At my press performance, mid-way through a climactic Charles/Diana fight, an audience member said — quite loudly — “Charles can F–K OFF.” The gasps and applause were funny in the moment (it’s what we were thinking!), but the reaction encapsulated the disparity between what the audience was looking for from this show and what the show is giving. It feels disrespectful to chuckle at, say, Camilla and Diana squaring off in a basement bar meant to channel a wrestling ring…but then, what exactly else should one be doing watching something so daytime soap-esque?
To be fair, it would be rather challenging to create a musical about someone so beloved, so studied, a presence that looms so large over any project about her life, particularly when there have been many excellent recent ones that have brought something new to the understanding of the person (Spencer, Season 4 of The Crown). Diana meanders along because all involved clearly wants to celebrate her, but not often in a flaws-and-all way. She’s sanded down to nothing.

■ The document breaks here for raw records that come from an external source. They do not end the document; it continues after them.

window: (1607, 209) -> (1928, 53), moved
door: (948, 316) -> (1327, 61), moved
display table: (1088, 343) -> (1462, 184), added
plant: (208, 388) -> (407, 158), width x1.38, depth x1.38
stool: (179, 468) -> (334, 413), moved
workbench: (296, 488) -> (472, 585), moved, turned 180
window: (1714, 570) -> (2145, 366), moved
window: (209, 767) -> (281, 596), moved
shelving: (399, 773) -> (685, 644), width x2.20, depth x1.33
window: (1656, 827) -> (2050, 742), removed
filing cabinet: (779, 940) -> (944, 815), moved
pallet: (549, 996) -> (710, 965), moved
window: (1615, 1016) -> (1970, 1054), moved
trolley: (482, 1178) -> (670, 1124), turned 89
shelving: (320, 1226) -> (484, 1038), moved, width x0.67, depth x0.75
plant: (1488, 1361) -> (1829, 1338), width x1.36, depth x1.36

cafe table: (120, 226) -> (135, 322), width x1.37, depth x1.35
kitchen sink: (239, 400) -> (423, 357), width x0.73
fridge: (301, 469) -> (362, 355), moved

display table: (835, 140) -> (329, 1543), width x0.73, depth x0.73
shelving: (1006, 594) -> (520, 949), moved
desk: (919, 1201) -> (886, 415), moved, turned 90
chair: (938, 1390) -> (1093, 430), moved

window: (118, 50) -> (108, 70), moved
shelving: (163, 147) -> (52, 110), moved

One may be reading this, and other similar reviews, and thinking about going to see Diana for the ridiculousness of it all. I would caution against that. More than any other word, I would describe it as dull. A funny show could work. An inspirational show could work. Diana falls awkwardly in between to be just dull. And a dull show is just doomed.
Diana is now playing on Broadway and a taped performance of the musical is streaming now on Netflix.